Up in Smoke: The social cost of tobacco excise
To coincide with the implementation of the latest tobacco excise hike of 10%, plus inflation, we've released a new report that shows the ineffectiveness of tobacco tax hikes as a tool to reduce smoking rates, and reveals the unintended consequences of the policy: direct financial harm to smokers and their families, and crime towards retailers.
The goal of excise tax – to reduce smoking rates and prevent smoking-related illness – is a noble one. But it’s not enough to judge a policy by its intentions. Our new report evaluates tobacco excise tax based on its actual results, both intended and unintended.
Impact on smoking rates
Despite tobacco prices increasing by over 60% since 2012, only one in ten adult smokers quit. Amongst Maori and Pasifika, there has been no statistically significant reduction in smoking rates over the last decade. In other words, it’s completely failed to achieve the goal of reducing smoking rates in those communities where they are the highest.
Cost to households
We could tolerate an ineffective policy if it caused no harm. But tobacco tax hikes cause enormous harm, devastating the incomes of the vast majority of smokers who haven’t quit.
A pack-a-day smoker is nearly $3,000 per year worse off in real terms than they were in 2010. This direct financial harm will only worsen as the tax is hiked year after year – salt in the wound for New Zealanders already addicted to a harmful substance.

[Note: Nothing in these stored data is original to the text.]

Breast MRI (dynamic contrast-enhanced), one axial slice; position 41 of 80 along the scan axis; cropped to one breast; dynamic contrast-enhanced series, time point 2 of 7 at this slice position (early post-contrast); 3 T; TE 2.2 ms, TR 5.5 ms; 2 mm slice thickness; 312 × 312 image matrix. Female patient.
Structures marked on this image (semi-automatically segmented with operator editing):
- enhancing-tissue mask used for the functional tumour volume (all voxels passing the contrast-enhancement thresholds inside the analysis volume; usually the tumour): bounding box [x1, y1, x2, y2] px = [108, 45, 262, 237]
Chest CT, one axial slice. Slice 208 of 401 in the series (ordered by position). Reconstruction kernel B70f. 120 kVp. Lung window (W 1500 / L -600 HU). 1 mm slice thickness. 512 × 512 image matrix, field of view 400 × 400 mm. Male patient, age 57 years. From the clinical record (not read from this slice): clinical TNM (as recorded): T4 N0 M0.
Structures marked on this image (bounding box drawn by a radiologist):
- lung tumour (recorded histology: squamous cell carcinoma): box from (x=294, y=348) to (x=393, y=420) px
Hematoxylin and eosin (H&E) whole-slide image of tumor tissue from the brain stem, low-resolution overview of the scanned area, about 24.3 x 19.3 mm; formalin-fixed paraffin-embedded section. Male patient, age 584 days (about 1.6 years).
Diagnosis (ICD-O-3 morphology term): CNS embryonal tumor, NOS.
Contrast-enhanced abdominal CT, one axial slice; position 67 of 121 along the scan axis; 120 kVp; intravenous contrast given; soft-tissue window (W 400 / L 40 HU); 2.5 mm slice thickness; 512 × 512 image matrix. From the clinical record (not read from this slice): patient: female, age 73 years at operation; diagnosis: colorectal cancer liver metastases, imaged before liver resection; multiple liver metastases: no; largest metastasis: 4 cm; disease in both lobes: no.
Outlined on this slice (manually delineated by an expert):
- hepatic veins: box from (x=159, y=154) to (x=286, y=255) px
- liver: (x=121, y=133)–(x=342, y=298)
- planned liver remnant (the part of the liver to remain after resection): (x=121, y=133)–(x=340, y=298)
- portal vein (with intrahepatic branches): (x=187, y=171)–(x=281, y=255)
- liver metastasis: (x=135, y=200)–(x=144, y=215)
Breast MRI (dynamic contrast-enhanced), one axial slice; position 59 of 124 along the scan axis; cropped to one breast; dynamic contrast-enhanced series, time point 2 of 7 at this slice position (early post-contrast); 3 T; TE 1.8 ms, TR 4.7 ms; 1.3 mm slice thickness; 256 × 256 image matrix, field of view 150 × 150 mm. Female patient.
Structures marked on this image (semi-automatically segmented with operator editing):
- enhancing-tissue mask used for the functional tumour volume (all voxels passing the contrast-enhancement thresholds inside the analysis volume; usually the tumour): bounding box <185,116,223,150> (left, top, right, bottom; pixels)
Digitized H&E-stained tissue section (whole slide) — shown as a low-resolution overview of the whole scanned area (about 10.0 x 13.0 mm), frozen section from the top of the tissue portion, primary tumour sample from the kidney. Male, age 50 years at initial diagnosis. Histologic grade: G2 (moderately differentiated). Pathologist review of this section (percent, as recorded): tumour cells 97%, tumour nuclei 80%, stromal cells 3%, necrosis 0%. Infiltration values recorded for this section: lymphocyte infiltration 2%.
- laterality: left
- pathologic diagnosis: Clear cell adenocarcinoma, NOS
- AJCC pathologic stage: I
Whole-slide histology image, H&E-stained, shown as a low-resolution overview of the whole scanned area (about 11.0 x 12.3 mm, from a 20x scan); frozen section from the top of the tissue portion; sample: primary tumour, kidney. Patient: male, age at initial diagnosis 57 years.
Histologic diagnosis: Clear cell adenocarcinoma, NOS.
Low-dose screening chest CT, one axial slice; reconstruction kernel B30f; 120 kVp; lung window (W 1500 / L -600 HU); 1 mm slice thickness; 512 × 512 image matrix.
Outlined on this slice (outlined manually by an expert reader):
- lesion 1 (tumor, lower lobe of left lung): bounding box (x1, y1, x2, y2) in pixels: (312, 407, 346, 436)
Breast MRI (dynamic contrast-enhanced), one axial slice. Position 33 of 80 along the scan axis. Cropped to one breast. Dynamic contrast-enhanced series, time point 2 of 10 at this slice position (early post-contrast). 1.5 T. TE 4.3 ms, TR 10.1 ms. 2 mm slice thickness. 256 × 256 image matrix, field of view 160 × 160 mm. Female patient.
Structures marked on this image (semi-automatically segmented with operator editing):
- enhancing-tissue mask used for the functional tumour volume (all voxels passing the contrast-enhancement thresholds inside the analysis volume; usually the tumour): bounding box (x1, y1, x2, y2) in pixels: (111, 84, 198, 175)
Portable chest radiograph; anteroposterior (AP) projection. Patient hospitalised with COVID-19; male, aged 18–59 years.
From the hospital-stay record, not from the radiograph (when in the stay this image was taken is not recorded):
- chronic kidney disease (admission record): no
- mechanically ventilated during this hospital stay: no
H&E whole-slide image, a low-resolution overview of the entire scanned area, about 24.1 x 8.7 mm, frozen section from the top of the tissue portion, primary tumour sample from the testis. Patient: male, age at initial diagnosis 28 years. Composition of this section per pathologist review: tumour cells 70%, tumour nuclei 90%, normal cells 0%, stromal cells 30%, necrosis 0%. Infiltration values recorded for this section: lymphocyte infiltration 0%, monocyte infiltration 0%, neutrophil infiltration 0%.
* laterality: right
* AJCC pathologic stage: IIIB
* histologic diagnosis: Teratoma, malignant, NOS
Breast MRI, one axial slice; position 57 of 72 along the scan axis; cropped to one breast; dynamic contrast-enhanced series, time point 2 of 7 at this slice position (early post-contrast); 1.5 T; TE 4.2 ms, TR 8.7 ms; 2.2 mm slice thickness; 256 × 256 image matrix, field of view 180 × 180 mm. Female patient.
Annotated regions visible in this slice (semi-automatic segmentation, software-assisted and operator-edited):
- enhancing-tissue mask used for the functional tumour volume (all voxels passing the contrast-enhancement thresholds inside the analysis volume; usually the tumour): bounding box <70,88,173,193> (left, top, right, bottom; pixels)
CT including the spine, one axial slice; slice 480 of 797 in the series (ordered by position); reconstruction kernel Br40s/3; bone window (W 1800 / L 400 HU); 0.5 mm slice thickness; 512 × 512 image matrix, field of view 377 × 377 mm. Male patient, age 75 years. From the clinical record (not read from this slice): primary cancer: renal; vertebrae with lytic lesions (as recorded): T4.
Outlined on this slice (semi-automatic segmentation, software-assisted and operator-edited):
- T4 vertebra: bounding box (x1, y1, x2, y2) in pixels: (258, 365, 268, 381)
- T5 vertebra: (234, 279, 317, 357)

Higher tobacco prices have made smokers more willing to purchase black market tobacco, and there is an increased incentive for illegal supply, sourced through burglaries and robberies.
Robberies, many of which are violent, have increased by 26.6% since 2014. Frustratingly, we don’t know the exact extent to which this is caused by tobacco tax hikes, because Police haven’t been asked to record the data.
It’s a huge concern then that, without relevant data, we have a four-year plan to hike the tax. To proceed blindly with this policy is to disregard the physical safety of law-abiding retailers and their staff.
The best the Government could do would be to hurry and legalise the sale of nicotine e-cigarettes, which are still technically illegal to sell, but are a much safer alternative to smoking, and a proven pathway to quit.
Dragging the chain on nicotine e-cigarettes suggests the Government is more interested in the money tobacco taxes bring in, than reducing the harms of the addiction.